- Directed by: Arthur H. Wolf
- Written by: Arthur H. Wolf
- Produced by: Forrest Calvin
- Distributed by: U.S. Department of Agriculture
- Release date: 1942;
- Running time: 6 minutes
- Country: United States
- Language: English

= Wood for War =

1942 film

Wood for War is a 1942 American short color film directed by Arthur H. Wolf and produced by the United States Department of Agriculture.

== Plot ==
The film opens with shots of large American forests and notes that forests are one of nature's few renewable resources, if managed wisely. A generation ago, says the narrator, a few forward thinking citizens pressed for the establishment of the Forest Service, to make sure the timber would be around for their children and grandchildren.

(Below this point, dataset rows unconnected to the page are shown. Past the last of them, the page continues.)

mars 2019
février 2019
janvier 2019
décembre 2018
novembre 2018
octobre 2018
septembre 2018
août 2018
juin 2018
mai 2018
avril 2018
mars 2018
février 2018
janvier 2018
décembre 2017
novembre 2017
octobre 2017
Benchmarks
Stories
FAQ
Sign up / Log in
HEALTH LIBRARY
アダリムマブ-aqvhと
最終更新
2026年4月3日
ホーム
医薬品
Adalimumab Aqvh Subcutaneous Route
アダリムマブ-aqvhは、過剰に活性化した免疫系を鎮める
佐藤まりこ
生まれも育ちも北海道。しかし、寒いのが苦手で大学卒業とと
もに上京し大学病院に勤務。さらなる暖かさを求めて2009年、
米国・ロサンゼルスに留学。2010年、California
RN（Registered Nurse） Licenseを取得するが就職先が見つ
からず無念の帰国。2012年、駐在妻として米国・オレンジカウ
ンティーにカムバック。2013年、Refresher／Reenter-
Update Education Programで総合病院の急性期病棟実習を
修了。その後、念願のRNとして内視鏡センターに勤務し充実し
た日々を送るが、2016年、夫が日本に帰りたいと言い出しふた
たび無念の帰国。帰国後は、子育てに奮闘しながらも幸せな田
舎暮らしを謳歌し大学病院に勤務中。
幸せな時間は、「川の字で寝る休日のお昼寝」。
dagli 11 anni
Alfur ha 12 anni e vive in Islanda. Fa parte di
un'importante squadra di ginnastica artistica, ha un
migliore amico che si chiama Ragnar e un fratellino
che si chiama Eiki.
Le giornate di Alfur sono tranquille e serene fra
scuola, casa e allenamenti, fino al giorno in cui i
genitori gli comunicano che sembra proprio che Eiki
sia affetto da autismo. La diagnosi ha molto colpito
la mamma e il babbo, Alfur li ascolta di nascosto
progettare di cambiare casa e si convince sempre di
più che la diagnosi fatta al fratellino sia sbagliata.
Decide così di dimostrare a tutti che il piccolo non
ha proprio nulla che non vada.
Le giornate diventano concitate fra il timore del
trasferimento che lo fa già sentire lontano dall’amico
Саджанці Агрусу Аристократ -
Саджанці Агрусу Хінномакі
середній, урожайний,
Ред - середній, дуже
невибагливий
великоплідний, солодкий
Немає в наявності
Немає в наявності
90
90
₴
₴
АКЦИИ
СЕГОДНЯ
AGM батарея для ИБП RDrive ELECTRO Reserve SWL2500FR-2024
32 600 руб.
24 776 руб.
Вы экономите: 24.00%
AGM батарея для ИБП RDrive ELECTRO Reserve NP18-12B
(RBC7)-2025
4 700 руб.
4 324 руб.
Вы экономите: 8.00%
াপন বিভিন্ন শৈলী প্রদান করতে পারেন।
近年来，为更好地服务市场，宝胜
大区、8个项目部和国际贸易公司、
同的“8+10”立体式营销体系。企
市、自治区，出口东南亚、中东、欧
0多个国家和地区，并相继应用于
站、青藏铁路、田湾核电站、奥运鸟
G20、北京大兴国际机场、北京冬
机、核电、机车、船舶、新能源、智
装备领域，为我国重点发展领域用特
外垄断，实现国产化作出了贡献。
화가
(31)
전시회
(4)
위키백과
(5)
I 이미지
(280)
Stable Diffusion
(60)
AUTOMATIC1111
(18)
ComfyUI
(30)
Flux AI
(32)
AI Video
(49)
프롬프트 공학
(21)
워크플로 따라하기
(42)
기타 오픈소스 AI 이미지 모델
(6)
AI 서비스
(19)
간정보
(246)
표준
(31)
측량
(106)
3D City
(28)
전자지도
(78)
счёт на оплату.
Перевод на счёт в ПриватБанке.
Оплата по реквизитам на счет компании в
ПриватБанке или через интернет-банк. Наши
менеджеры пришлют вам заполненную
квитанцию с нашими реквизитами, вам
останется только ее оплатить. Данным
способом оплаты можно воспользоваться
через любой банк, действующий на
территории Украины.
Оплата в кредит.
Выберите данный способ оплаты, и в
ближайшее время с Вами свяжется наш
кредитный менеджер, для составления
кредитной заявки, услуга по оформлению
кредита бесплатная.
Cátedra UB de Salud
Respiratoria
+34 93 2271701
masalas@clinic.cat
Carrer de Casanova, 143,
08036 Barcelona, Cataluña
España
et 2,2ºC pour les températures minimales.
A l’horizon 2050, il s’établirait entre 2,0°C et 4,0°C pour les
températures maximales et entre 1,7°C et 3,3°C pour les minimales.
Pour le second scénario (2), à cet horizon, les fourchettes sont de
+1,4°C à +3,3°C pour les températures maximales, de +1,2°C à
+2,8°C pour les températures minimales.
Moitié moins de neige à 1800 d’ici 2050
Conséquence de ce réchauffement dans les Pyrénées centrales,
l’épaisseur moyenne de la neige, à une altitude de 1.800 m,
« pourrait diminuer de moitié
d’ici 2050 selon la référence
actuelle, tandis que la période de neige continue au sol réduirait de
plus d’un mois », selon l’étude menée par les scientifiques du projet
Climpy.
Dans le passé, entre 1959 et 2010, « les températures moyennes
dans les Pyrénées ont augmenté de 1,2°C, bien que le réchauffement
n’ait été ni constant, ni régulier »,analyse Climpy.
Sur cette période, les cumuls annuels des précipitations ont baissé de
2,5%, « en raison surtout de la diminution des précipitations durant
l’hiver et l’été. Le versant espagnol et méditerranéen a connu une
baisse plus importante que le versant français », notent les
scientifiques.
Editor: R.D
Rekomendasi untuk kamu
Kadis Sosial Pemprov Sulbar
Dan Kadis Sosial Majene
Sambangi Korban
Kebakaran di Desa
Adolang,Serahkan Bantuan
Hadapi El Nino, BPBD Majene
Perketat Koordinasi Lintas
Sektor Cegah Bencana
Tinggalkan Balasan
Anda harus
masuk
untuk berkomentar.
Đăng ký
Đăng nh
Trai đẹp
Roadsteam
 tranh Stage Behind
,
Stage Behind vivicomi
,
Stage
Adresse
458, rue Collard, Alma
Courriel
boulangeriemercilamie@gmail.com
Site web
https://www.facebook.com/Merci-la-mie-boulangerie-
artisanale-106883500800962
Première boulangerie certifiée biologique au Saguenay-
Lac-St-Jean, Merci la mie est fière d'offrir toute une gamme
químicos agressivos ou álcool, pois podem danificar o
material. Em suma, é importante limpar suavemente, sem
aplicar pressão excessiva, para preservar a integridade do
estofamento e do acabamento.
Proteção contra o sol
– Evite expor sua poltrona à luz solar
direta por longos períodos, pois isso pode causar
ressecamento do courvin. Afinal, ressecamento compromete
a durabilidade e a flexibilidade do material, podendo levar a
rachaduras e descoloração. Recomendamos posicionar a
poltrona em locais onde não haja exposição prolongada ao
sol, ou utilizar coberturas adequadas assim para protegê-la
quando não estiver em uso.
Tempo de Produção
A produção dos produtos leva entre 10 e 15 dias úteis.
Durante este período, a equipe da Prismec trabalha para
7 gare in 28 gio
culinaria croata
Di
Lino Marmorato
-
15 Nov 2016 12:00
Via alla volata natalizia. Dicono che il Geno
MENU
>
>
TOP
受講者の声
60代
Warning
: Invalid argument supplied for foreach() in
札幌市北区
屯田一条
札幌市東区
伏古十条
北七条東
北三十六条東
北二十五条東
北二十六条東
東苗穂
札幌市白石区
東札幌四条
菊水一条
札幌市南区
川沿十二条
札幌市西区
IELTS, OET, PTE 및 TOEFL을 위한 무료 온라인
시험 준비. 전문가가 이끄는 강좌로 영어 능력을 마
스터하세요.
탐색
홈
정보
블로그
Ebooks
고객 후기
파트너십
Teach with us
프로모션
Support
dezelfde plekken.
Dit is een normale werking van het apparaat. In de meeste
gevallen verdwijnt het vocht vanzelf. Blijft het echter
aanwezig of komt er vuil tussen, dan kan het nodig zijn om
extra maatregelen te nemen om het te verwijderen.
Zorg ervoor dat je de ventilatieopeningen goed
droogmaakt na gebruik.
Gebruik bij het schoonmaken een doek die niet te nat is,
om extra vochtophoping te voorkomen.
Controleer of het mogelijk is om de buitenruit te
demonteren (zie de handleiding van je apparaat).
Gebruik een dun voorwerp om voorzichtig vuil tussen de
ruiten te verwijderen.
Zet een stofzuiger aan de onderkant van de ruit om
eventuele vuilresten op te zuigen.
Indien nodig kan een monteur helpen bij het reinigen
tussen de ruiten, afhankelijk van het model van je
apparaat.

Then the film moves on to the various uses of wood in the war, principally as replacements for items that Americans needed to go without. For instance, if all the steel forks, spoons and toiletries had to go, they could have wood replacements. If the military needed wool or cotton to make uniforms, wood could provide adequate clothing substitutes.

But there is a deadly enemy of wood: "you". The narrator informs the audience that its carelessness in throwing away cigarettes and not extinguishing campfires is a deadly enemy to wood. People are shown "being taken away from munitions plants" in order to put out the fire. Also, tons of valuable war supplies (the lumber) would be destroyed.